自分らしい人生を見つけたい、日本という国は私には合わない、私にピッタリの人はどこにいるの――。いわゆる「自分探しの旅」を続け、遠くオランダの地で13歳年下の男性と結ばれた女性がいる。現地で社会福祉系の専門職に就いている岡本聖子さん(仮名、49歳)だ。

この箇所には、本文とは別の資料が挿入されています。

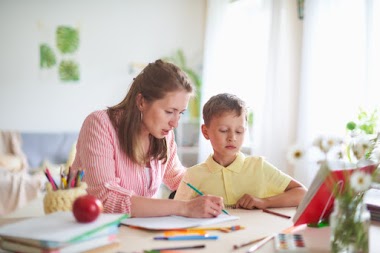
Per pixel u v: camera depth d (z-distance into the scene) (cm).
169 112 122
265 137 322
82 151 122
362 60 251
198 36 454
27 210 287
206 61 412
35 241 76
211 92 405
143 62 449
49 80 438
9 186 321
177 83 120
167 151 143
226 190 142
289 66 310
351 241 81
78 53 440
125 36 446
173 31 450
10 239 80
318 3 276
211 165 145
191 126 436
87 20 440
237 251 85
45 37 436
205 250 86
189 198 144
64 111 441
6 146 409
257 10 358
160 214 111
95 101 446
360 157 89
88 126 125
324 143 85
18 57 433
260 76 338
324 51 273
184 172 157
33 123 438
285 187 141
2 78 432
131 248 86
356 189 79
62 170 114
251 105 358
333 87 266
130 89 131
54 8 435
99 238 82
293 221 99
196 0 452
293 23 309
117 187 115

「懐の広い彼は私のお兄さんのようでもあり、お母さんでもお父さんでもあります」
聖子さんは夫のヨハネスさん(仮名、36歳)に精神的に依存するような発言をするが、Zoom画面越しの見た目からはしっかりした印象を受ける、整った顔立ちの和風美人だ。ヨハネスさんは口ひげを生やした坊主頭だがイカつくはない。細身で、人懐っこい笑みを常に浮かべて日本語で一生懸命に答えてくれる、女性的な雰囲気の男性だ。一見、ヨハネスさんのほうが弟キャラのようにも見えるが、実際の夫婦関係は異なるようだ。
2人が結婚したのは2年前の夏。本連載は35歳以上で結婚した人を「晩婚さん」と定義しているので、ヨハネスさんはギリギリ取材対象外となる。オブザーバーとしてインタビューに参加してもらった。
付き合う相手に「父」を求めていた
東京出身の聖子さん。父方は古い家柄で、男性ばかりが優遇される家庭環境に違和感を覚えながら育ったという。
「両親は私が中学校に上がる頃に離婚し、父はすぐに再婚。『私は愛されていなかったんだな』と思いました。かなり年上の男性とばかり付き合うようになったのは、父を求めていたのかもしれません」と、ファザコンを告白する聖子さん。
福祉系の専門学校を出たものの、すぐに働く気持ちにはなれなかったという。バックパッカーとしてオーストラリア旅行などをした後、障害児福祉の分野にやりがいを見出した。